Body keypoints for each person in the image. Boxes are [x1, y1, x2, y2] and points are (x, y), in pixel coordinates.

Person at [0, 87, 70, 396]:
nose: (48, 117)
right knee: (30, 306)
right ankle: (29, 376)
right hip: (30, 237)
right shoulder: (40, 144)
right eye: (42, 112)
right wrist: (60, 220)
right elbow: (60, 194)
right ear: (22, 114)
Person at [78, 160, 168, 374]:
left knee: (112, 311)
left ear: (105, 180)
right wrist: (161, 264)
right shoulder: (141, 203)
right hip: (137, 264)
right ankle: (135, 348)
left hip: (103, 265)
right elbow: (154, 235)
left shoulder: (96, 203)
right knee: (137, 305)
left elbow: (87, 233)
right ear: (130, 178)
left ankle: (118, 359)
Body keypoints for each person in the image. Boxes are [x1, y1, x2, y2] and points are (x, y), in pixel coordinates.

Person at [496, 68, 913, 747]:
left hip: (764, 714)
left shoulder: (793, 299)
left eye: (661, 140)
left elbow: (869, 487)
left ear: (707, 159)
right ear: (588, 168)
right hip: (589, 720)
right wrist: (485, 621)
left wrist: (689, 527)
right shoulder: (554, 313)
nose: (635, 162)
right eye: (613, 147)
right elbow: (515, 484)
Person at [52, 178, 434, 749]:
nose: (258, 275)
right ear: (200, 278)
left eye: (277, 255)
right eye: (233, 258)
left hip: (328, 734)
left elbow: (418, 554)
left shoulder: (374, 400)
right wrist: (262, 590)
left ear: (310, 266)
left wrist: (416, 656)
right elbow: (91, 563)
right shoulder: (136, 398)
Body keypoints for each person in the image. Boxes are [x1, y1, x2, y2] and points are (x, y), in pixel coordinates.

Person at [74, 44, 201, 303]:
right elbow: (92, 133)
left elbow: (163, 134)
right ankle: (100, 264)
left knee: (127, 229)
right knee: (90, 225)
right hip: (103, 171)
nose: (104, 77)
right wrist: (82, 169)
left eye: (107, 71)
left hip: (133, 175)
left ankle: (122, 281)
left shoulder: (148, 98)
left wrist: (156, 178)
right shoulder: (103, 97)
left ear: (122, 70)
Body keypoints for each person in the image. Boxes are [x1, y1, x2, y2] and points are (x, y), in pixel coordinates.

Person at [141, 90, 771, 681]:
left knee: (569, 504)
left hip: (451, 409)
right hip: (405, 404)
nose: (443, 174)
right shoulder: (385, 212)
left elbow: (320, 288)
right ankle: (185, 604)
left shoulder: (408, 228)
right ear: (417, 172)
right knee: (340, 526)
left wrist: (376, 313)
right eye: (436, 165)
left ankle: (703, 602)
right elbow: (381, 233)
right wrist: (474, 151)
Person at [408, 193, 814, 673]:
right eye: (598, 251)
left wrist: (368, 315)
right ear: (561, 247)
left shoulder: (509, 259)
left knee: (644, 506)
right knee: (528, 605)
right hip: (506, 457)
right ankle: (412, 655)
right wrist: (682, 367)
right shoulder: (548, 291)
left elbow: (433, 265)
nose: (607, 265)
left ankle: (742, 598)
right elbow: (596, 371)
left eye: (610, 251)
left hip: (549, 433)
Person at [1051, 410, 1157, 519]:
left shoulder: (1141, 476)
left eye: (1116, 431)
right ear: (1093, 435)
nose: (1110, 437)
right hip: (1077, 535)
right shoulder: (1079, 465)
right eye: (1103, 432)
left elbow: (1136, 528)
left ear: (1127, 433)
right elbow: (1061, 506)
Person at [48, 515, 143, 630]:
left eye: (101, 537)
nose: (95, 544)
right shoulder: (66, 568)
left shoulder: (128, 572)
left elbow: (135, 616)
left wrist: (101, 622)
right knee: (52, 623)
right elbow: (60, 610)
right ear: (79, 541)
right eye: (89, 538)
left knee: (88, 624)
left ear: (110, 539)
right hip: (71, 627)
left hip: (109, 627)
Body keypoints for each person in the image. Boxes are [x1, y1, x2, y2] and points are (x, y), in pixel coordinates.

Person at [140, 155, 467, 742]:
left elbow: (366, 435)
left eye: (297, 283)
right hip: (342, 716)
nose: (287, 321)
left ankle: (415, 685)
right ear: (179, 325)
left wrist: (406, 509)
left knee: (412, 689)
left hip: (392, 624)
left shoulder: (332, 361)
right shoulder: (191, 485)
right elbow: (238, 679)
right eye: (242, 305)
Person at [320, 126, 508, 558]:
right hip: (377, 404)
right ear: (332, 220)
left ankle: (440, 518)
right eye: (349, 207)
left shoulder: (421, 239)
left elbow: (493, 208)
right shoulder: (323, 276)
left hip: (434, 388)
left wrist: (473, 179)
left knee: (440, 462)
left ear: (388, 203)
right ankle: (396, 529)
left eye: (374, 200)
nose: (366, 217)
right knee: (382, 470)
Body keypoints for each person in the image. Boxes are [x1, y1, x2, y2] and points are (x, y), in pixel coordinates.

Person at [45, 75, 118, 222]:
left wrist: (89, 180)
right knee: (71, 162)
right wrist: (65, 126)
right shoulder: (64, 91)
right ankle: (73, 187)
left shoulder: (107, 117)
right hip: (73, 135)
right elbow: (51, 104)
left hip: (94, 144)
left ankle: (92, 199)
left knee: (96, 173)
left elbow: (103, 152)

• [Instructions to follow]: The full listing above needs to be transcribed exactly.

• [Response for this exercise]:
Body keypoints for each person in the image. Boxes are [x1, y1, x2, y2] and points are (x, y), in pixel coordinates.

Person at [0, 87, 70, 396]:
nose: (48, 117)
right knee: (30, 306)
right ankle: (29, 376)
right hip: (30, 237)
right shoulder: (40, 144)
right eye: (42, 112)
right wrist: (60, 220)
right elbow: (60, 194)
right ear: (22, 114)
Person at [78, 160, 168, 374]:
left knee: (112, 311)
left ear: (105, 180)
right wrist: (161, 264)
right shoulder: (141, 203)
right hip: (137, 264)
right ankle: (135, 348)
left hip: (103, 265)
right elbow: (154, 235)
left shoulder: (96, 203)
right knee: (137, 305)
left elbow: (87, 233)
right ear: (130, 178)
left ankle: (118, 359)
Body keypoints for each person in the image. Boxes are [x1, y1, x2, y2] and points are (x, y), in pixel coordinates.

Person at [496, 68, 913, 747]:
left hip: (764, 714)
left shoulder: (793, 299)
left eye: (661, 140)
left elbow: (869, 487)
left ear: (707, 159)
right ear: (588, 168)
right hip: (589, 720)
right wrist: (485, 621)
left wrist: (689, 527)
right shoulder: (554, 313)
nose: (635, 162)
right eye: (613, 147)
right elbow: (515, 484)
Person at [52, 178, 434, 749]:
nose: (258, 275)
right ear: (200, 278)
left eye: (277, 255)
right eye: (233, 258)
left hip: (328, 734)
left elbow: (418, 554)
left shoulder: (374, 400)
right wrist: (262, 590)
left ear: (310, 266)
left wrist: (416, 656)
right elbow: (91, 563)
right shoulder: (136, 398)
Body keypoints for each person in the image. Boxes are [x1, y1, x2, y2] and points are (x, y), in pixel coordinates.

Person at [74, 44, 201, 303]:
right elbow: (92, 133)
left elbow: (163, 134)
right ankle: (100, 264)
left knee: (127, 229)
right knee: (90, 225)
right hip: (103, 171)
nose: (104, 77)
right wrist: (82, 169)
left eye: (107, 71)
left hip: (133, 175)
left ankle: (122, 281)
left shoulder: (148, 98)
left wrist: (156, 178)
right shoulder: (103, 97)
left ear: (122, 70)
Body keypoints for each person in the image. Boxes are [x1, y1, x2, y2] and points are (x, y), in pixel coordinates.

Person at [141, 90, 771, 681]:
left knee: (569, 504)
left hip: (451, 409)
right hip: (405, 404)
nose: (443, 174)
right shoulder: (385, 212)
left elbow: (320, 288)
right ankle: (185, 604)
left shoulder: (408, 228)
right ear: (417, 172)
right knee: (340, 526)
left wrist: (376, 313)
right eye: (436, 165)
left ankle: (703, 602)
right elbow: (381, 233)
right wrist: (474, 151)
Person at [408, 193, 814, 673]:
right eye: (598, 251)
left wrist: (368, 315)
right ear: (561, 247)
left shoulder: (509, 259)
left knee: (644, 506)
right knee: (528, 605)
right hip: (506, 457)
right ankle: (412, 655)
right wrist: (682, 367)
right shoulder: (548, 291)
left elbow: (433, 265)
nose: (607, 265)
left ankle: (742, 598)
right elbow: (596, 371)
left eye: (610, 251)
left hip: (549, 433)
Person at [1051, 410, 1157, 519]:
left shoulder: (1141, 476)
left eye: (1116, 431)
right ear: (1093, 435)
nose: (1110, 437)
right hip: (1077, 535)
right shoulder: (1079, 465)
right eye: (1103, 432)
left elbow: (1136, 528)
left ear: (1127, 433)
right elbow: (1061, 506)
Person at [48, 515, 143, 630]:
left eye: (101, 537)
nose: (95, 544)
right shoulder: (66, 568)
left shoulder: (128, 572)
left elbow: (135, 616)
left wrist: (101, 622)
right knee: (52, 623)
right elbow: (60, 610)
right ear: (79, 541)
right eye: (89, 538)
left knee: (88, 624)
left ear: (110, 539)
right hip: (71, 627)
left hip: (109, 627)
Body keypoints for each person in the image. Boxes are [x1, y1, x2, y2] and points are (x, y), in pixel coordinates.

Person at [140, 155, 467, 742]:
left elbow: (366, 435)
left eye: (297, 283)
right hip: (342, 716)
nose: (287, 321)
left ankle: (415, 685)
right ear: (179, 325)
left wrist: (406, 509)
left knee: (412, 689)
left hip: (392, 624)
left shoulder: (332, 361)
right shoulder: (191, 485)
right elbow: (238, 679)
right eye: (242, 305)
Person at [320, 126, 508, 558]:
right hip: (377, 404)
right ear: (332, 220)
left ankle: (440, 518)
right eye: (349, 207)
left shoulder: (421, 239)
left elbow: (493, 208)
right shoulder: (323, 276)
left hip: (434, 388)
left wrist: (473, 179)
left knee: (440, 462)
left ear: (388, 203)
right ankle: (396, 529)
left eye: (374, 200)
nose: (366, 217)
right knee: (382, 470)
Body keypoints for each person in the image. Boxes are [x1, y1, x2, y2] and points are (x, y), in pixel coordinates.

Person at [45, 75, 118, 222]:
left wrist: (89, 180)
right knee: (71, 162)
right wrist: (65, 126)
right shoulder: (64, 91)
right ankle: (73, 187)
left shoulder: (107, 117)
right hip: (73, 135)
right elbow: (51, 104)
left hip: (94, 144)
left ankle: (92, 199)
left knee: (96, 173)
left elbow: (103, 152)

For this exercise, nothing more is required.